Techniques and facilities

Our group brings together excellent and state-of-the-art research facilities in both biochemistry and single-molecule biophysics: a large molecular biology/biochemistry ML1 laboratory, and individual dedicated single-molecule laboratories equipped with a diverse set of home-made and commercial instruments.

ML1 biology lab

The ML1 biology lab include excellent wet lab equipment and an in-house protein purification facility. As part of the Bionanoscience department, we have also access to mass spectrometry, dynamic light scattering, and electron microscopy facilities.
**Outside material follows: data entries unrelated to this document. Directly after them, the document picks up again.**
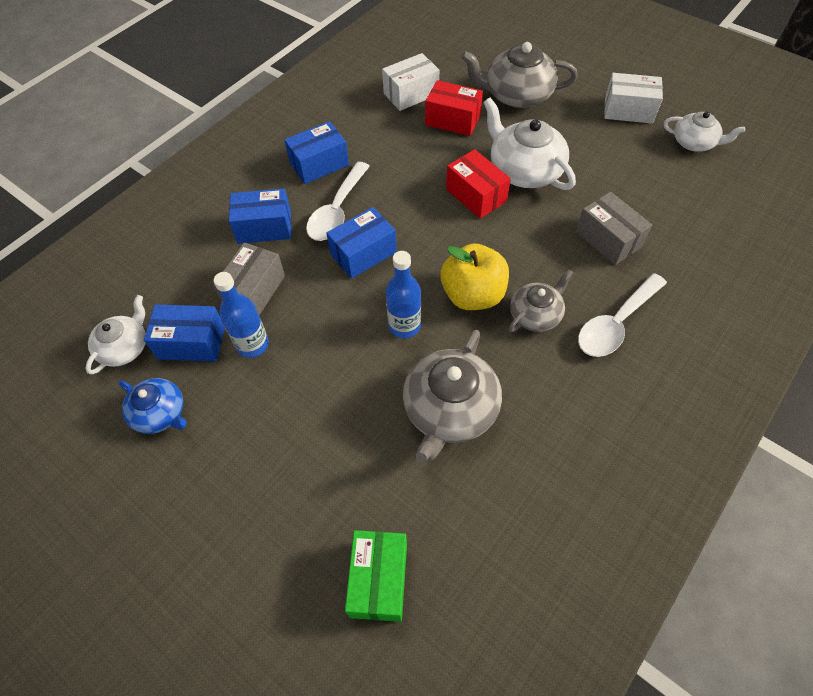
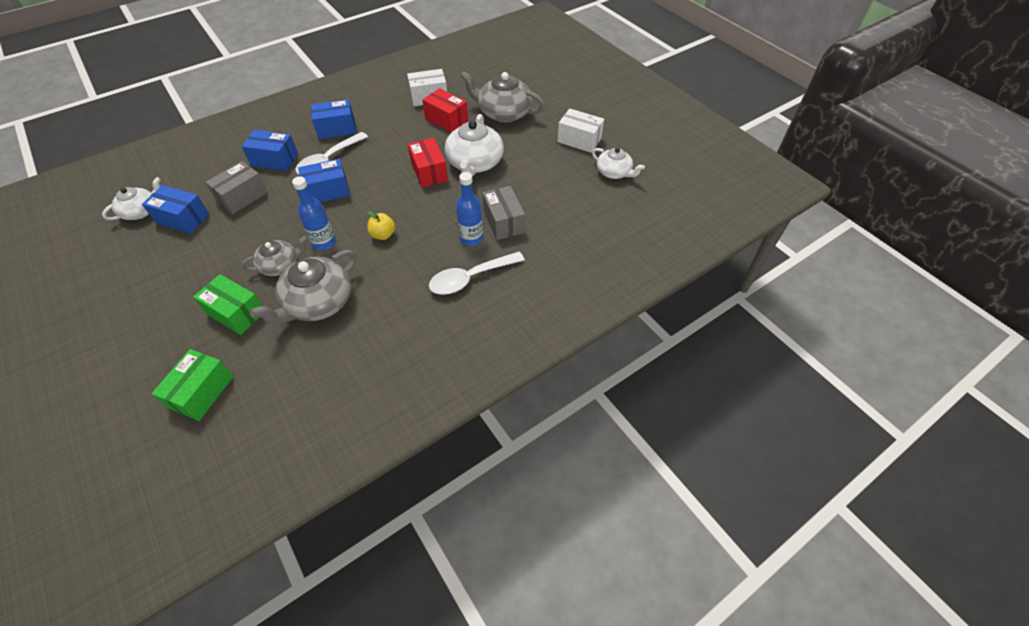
camera: 15 degrees right, 5 degrees down
(160, 413) = (136, 255): blue teapot -> none
(252, 344) = (219, 229): blue bottle -> blue bottle (471, 238)
(352, 455) = (236, 313): none -> green box
(473, 295) = (383, 235): yellow apple -> yellow apple, size x0.54
(524, 170) = (475, 163): white teapot -> white teapot turned 150 degrees counterclockwise
(536, 314) = (418, 258): grey teapot -> grey teapot (280, 265)

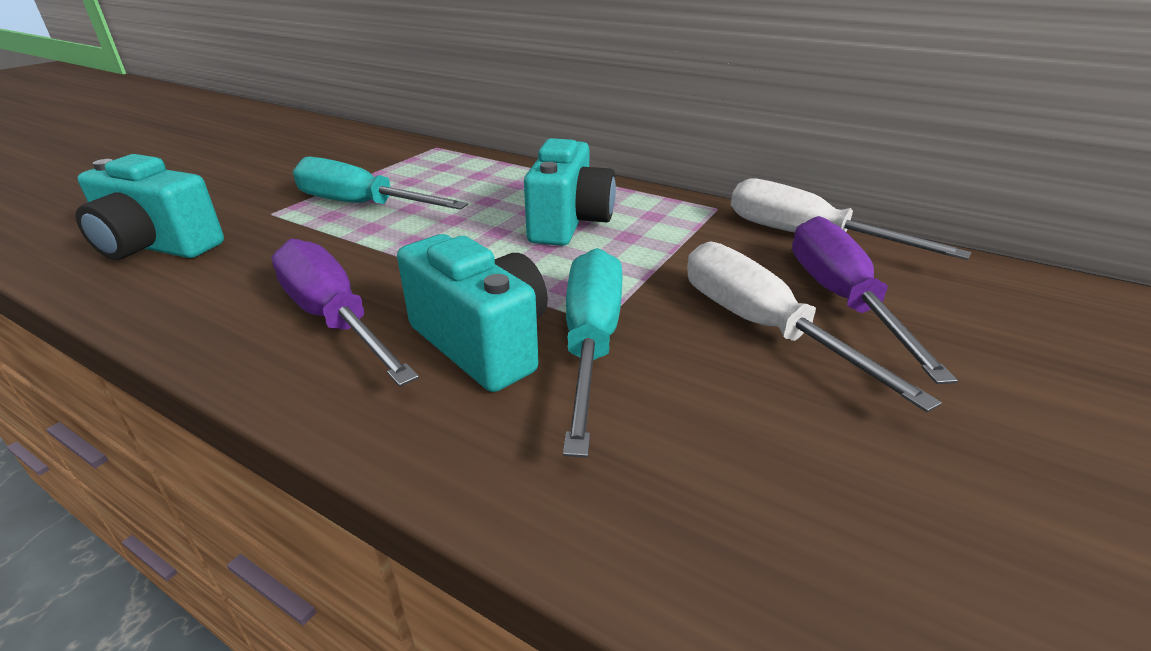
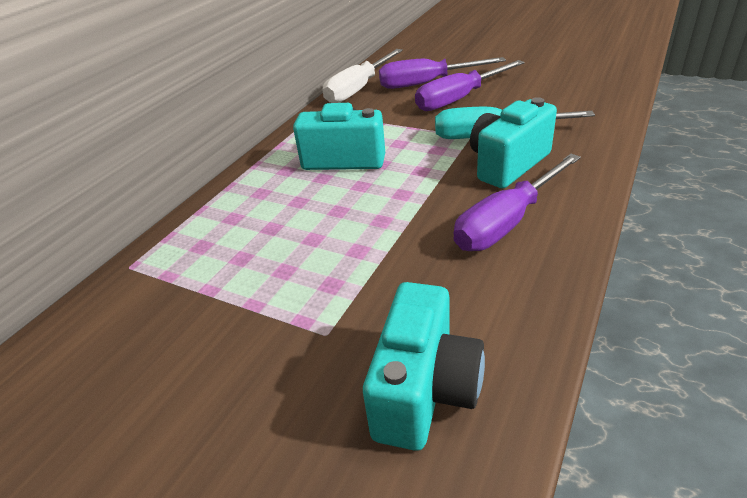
camera: 90 degrees left, 5 degrees up
(361, 205) = (307, 271): turquoise screwdriver -> none
(761, 327) = (459, 99): white screwdriver -> purple screwdriver

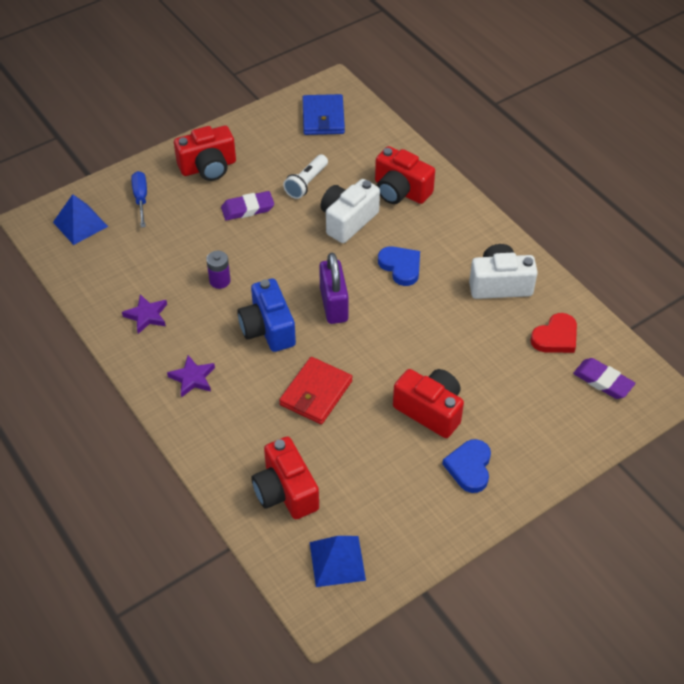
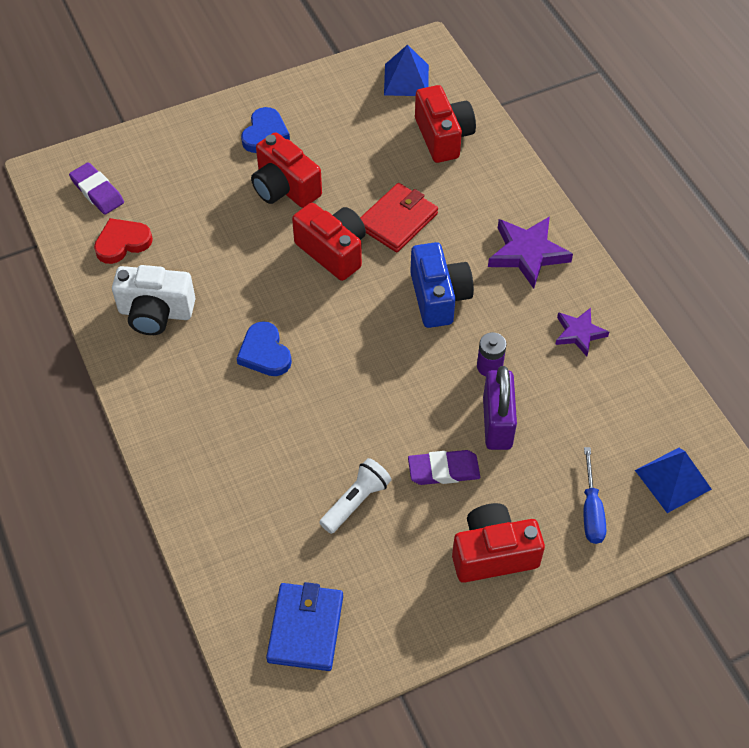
camera: 170 degrees left, 5 degrees up
(192, 378) = (527, 254): purple star -> purple star, size x1.61
(333, 305) = (357, 315): purple padlock -> purple padlock (497, 423)
(348, 221) = (313, 430): white camera -> none
(400, 191) = (229, 468): red camera -> red camera (333, 251)

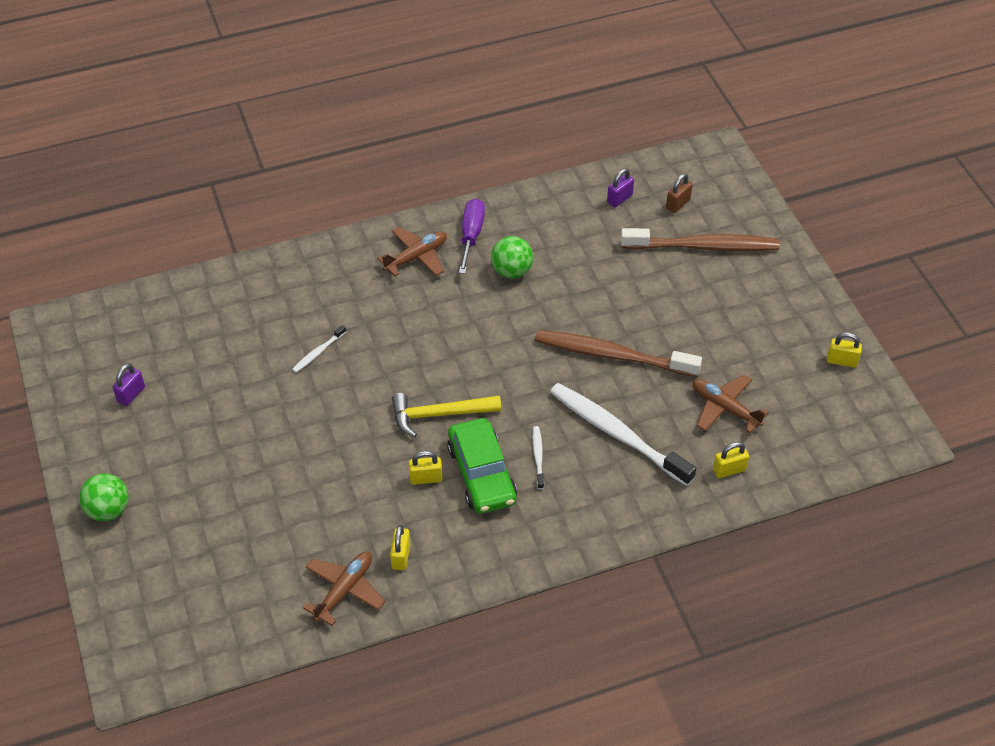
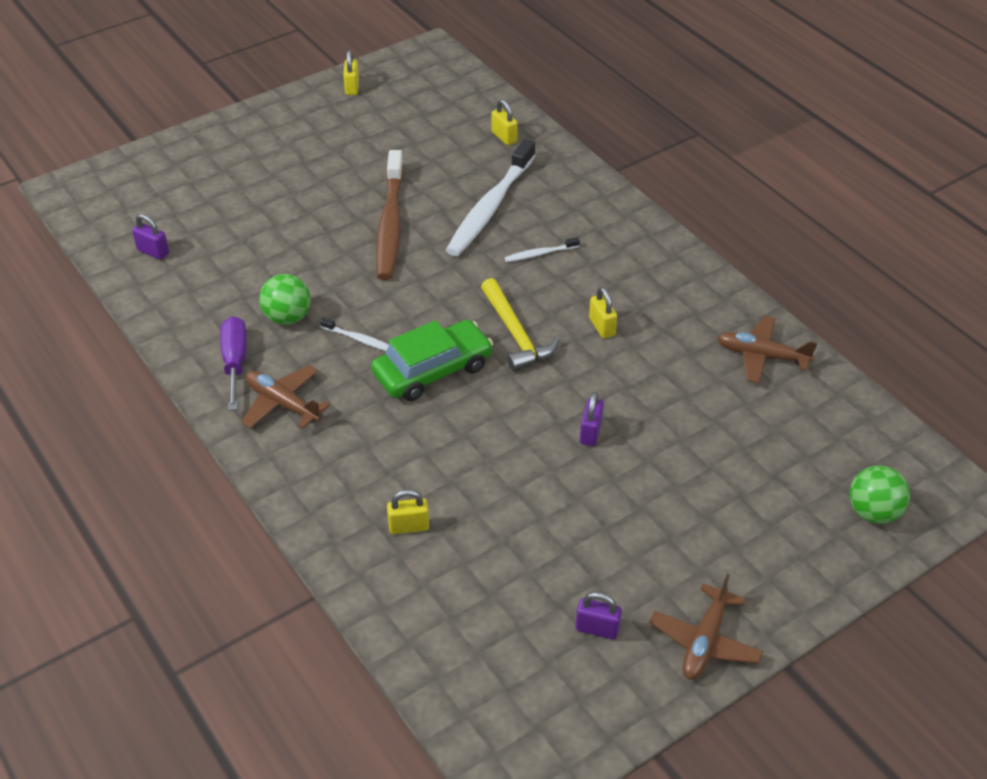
camera: 105 degrees left, 5 degrees down
(108, 510) = (773, 589): green ball -> green ball (873, 512)
(308, 438) = (590, 433): none -> purple padlock
(318, 352) = (463, 457): white toothbrush -> white toothbrush (359, 339)
(401, 556) = (702, 325): yellow padlock -> yellow padlock (409, 526)
(471, 235) = (235, 362): purple screwdriver -> purple screwdriver turned 90 degrees clockwise
(481, 474) = (578, 288): green car -> green car (432, 370)
(678, 204) = (155, 208): brown padlock -> none
(703, 246) = (218, 183): brown toothbrush -> none
(724, 408) = (433, 147): brown plane -> brown plane (705, 641)

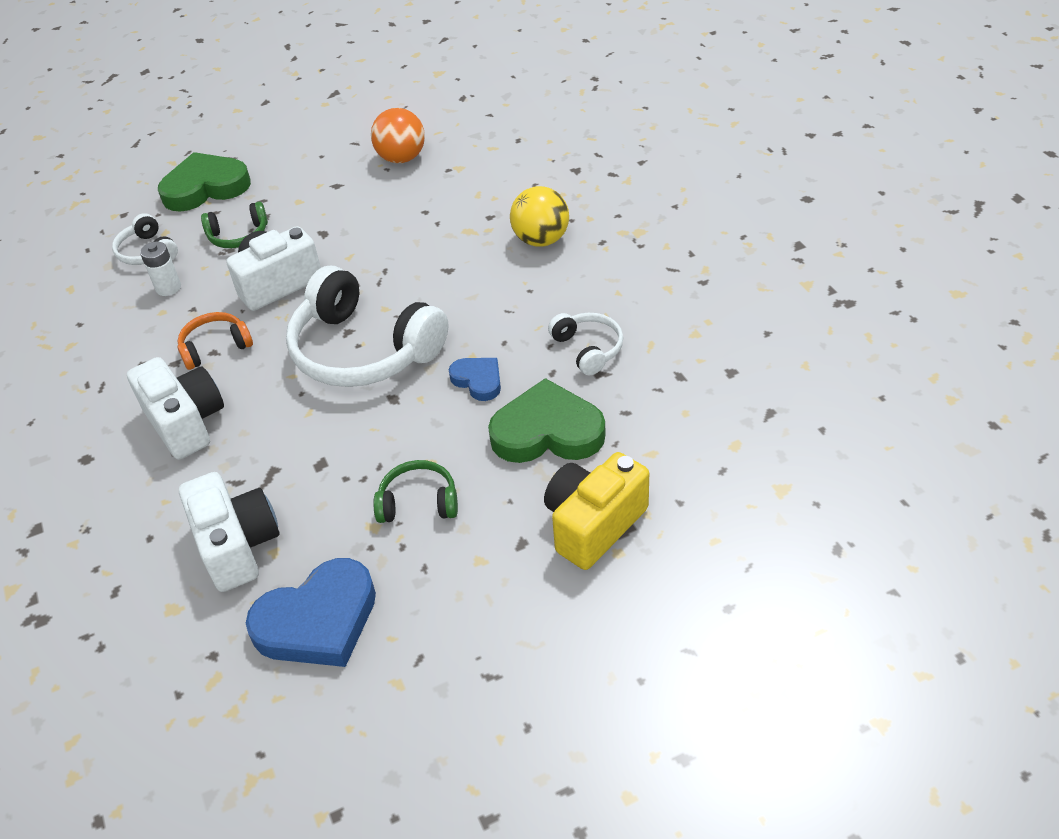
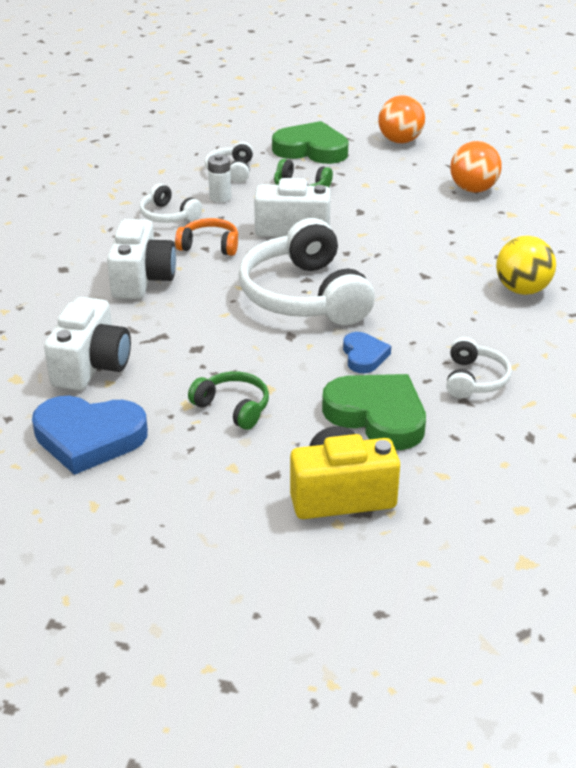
camera: 35 degrees right, 10 degrees down
(135, 336) = (168, 215): none -> white headphones
(283, 137) = (400, 141): none -> orange ball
Single-molecule laboratories

Our single-molecule laboratories are equipped with Lumicks C-trap and Q-trap instruments that combine optical tweezers (OT) force spectroscopy together with confocal microscopy, as well as with different state-of-the-art wide-field fluorescence microscopes that allow us to perform in vitro as well as in vivo imaging experiments. Using the latter, we perform live cell imaging, Co-localized Single-Molecule Spectroscopy (CoSMoS), and fluorescence resonance energy transfer (FRET) experiments. A collection of magnetic tweezers (MT) force spectroscopy instruments (for force, displacement and torque measurement) complete our set of cutting-edge single-molecule instrumentation.

As part of the Kavli Institute of Nanoscience Delft, we also have access to  The Kavli Nanolab Imaging Centre (KNIC)  which offers complementary state-of-the-art light microscopy equipment such as Structured Illumination Super Resolution Microscopy (SIM), Spinning Disk Confocal Microscopy, and Time-Correlated Single-Photon Counting Fluorescent Lifetime Imaging Microscopy (TCSPC-FLIM), as well as high-resolution cryo-electron microscopy.

Technical developments

Our lab develops state-of-the-art single-molecule biophysical instruments and computational tools to ensure high data quality.

TIRF (Total Internal Reflection Fluorescence) microscopy is a powerful tool for measuring the dynamics of fluorescently-labeled single molecules. As TIRF measurements move to more complex biological systems with more fluorescent probes, the multi-band-pass dichroic that separates excitation from emission becomes limiting for the microscope’s detection efficiency. To avoid this, multicolor colocalization-based experiments can employ ‘‘micromirror’’ (mm)TIRF, which spatially separates the excitation beams from the collected emission photons. Comprehensive control of the TIR beam in mmTIRF can yield excellent signal to noise, and hence data quality, but at the price of increased optical complexity. Here, we introduce the theory behind these additional optical components and provide practical advice from our experience on the best way to set up, align, optimize, and maintain a mmTIRF instrument.

Accurate image alignment is critical in multicolor single-molecule fluorescence microscopy. Global alignment using affine transformations leaves residual errors due to the nonlinearity of the distortions, which decreases the effective field of view. Subsequent local refinement demands either large amounts of reference data and processing time or specialized imaging techniques like active stabilization. Here, we present a global alignment method, S/T polynomial decomposition, that uses sums of Zernike polynomial gradients to decompose the distortion between two images, correcting both linear and nonlinear distortions simultaneously. With minimal reference data, we gain diagnostic information about the distortion and achieve a colocalization accuracy comparable to local registration methods across the entire field of view.